Mound Bottom in Recorded History
Early Tennessee historian John Haywood noted Mound Bottom's importance as an aboriginal site in 1823, and early settlers reported seeing large fortifications and towers at the site. In the late 1860s, Joseph Jones of the Smithsonian Institution investigated several prehistoric sites in Tennessee, and reported "extraordinary aboriginal works" at Mound Bottom.
In 1923, William E. Myer, also working with the Smithsonian, carried out the first modern investigation of the Mound Bottom site. Myer uncovered evidence of a structure and hearth atop one of the mounds at the Pack site and evidence of 10 ancient houses at Mound Bottom. Tennessee state archaeologist P.E. Cox followed up on Myer's finds in 1926, uncovering a number of burials and baked clay floors.
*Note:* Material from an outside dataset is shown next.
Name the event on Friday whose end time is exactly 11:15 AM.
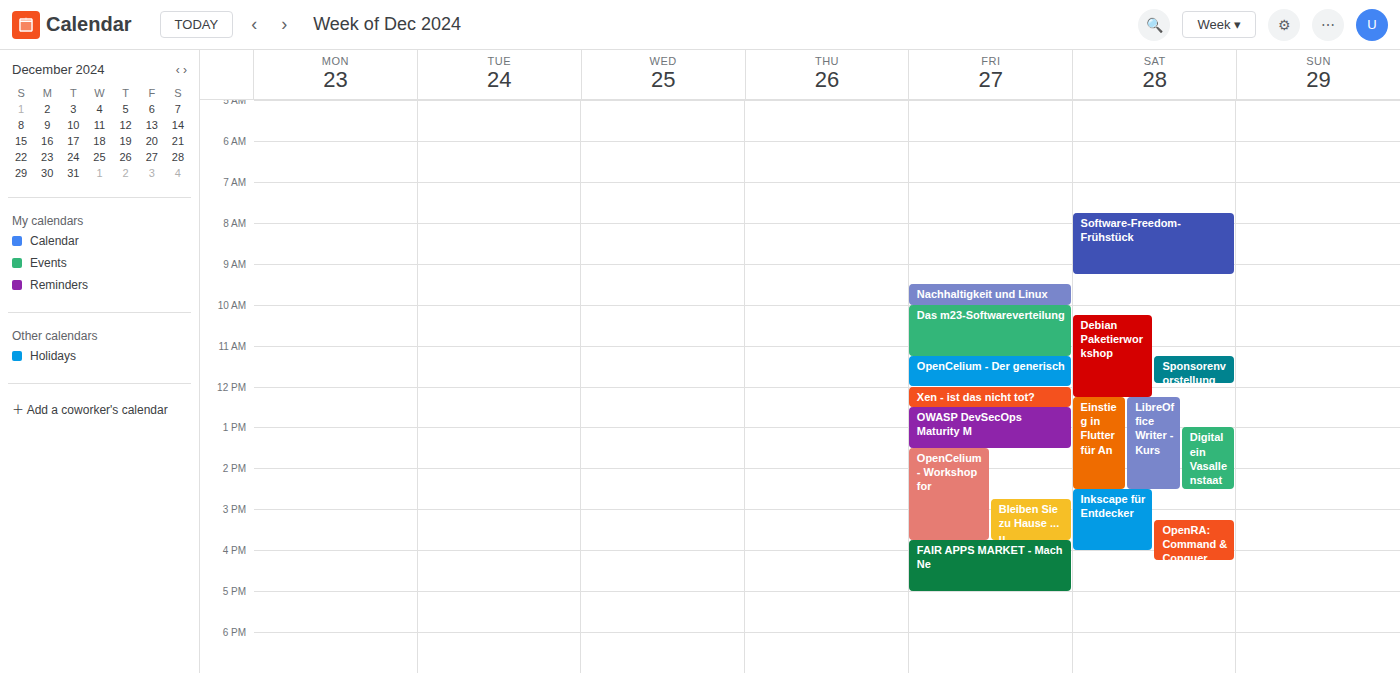
"Das m23-Softwareverteilung"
In the 1930s and early 1940s, excavations conducted by the University of Tennessee uncovered several house sites, graves, and sections of the palisade.
In 1972, the State of Tennessee purchased the Mound Bottom site to preserve it as a state archaeological area. The Tennessee Division of Archaeology dispatched Carl Kuttruff and Michael O'Brien to conduct major excavations at Mound Bottom in 1974 and 1975. Kutruff and O'Brien discovered another clay floor and excavated more of the palisade and a row of houses. A radiocarbon date showed that the Mound Bottom site was occupied as early as 800 AD
Over the years, various movements to establish a state archaeological park at Mound Bottom arose and fizzled. In 2004, Harpeth River State Park was organized as a "linear park" connecting several archaeological, historical, and natural areas along the lower Harpeth, including Mound Bottom. The site is closed to the public, although guided tours are available by request during the winter months.